Figure 2Adaptive-maladaptive nociceptor hyperfunctional state hypothesis. (A) Adaptive nociceptor-driven sensitization and pain after severe peripheral injury. Compensation for permanent impairment of peripheral sensory function and protection of weakened tissue are achieved by enhancing the function of surviving nociceptors that innervate the region of injury via peripheral sensitization and by peripheral and somal hyperexcitability that produce SA, afterdischarge, LTP, and activation of central neurons and glia.
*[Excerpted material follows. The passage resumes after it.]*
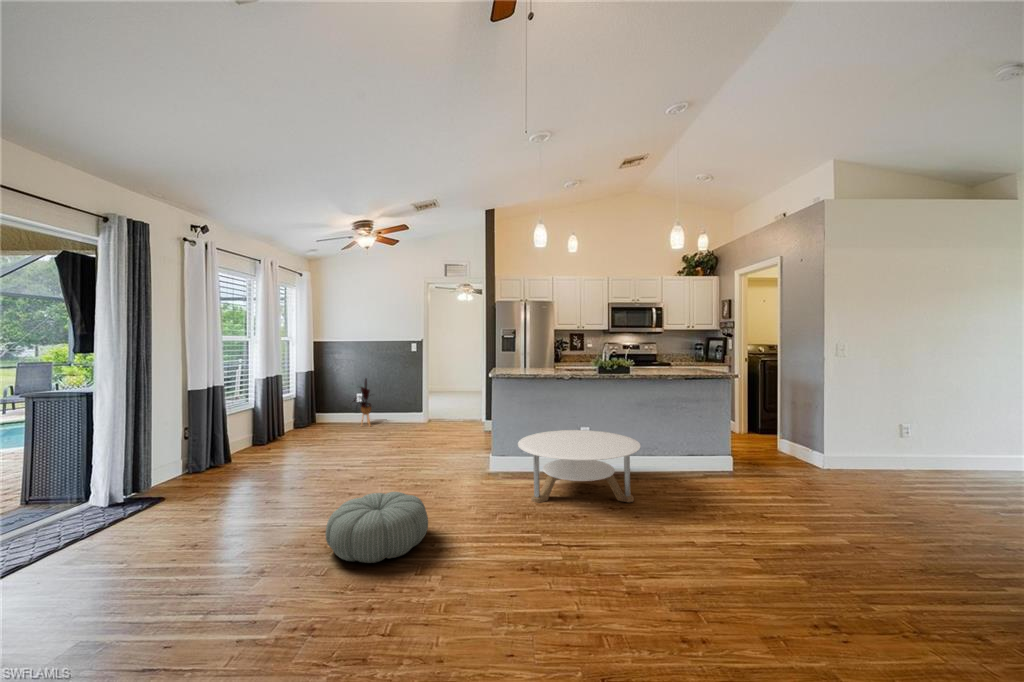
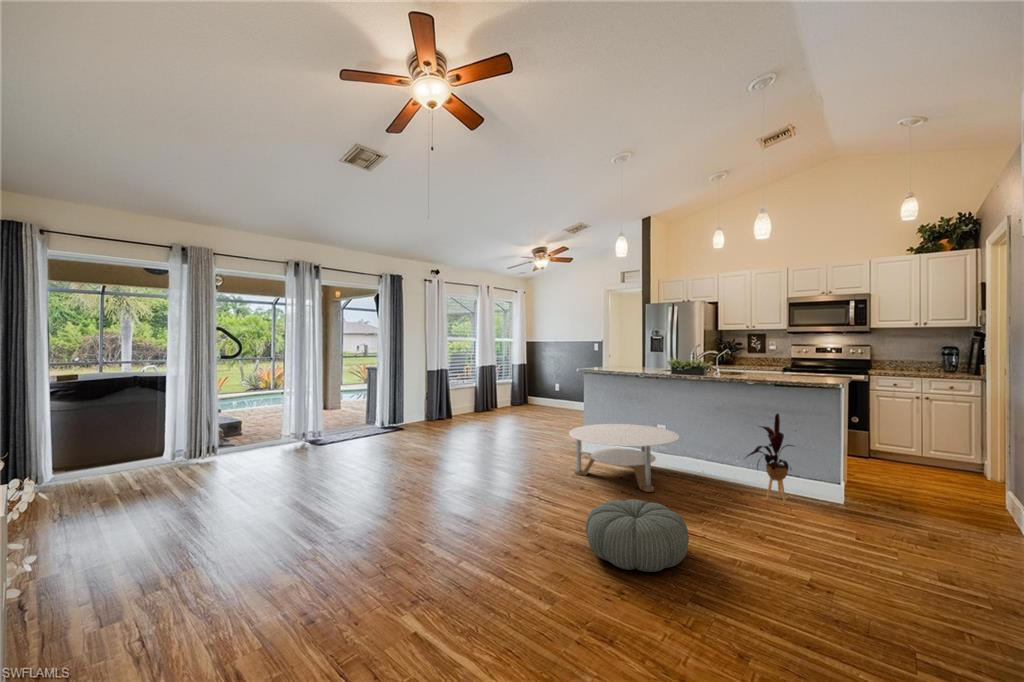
house plant: present [354,379,371,425] -> present [746,414,792,504]
pouf: present [326,492,428,563] -> present [586,499,689,572]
Some degree of localized chronic pain can be useful for enhancing awareness of and protecting a chronically weakened body part. The decision to enter a persistent hyperfunctional state requires integration by the nociceptor soma of injury-related information from the peripheral receptive field, other cells in the DRG, cells in the spinal cord, and signals in the blood. (B) Maladaptive triggering of the nociceptor hyperfunctional state by SCI. SCI leads to the generation of many of the same signals in the spinal cord, DRG, and blood that are produced during severe peripheral injury, switching numerous nociceptors into a persistent hyperfunctional state. In this case the consequent sensitization, SA, hyperreflexia, and pain have no adaptive functions.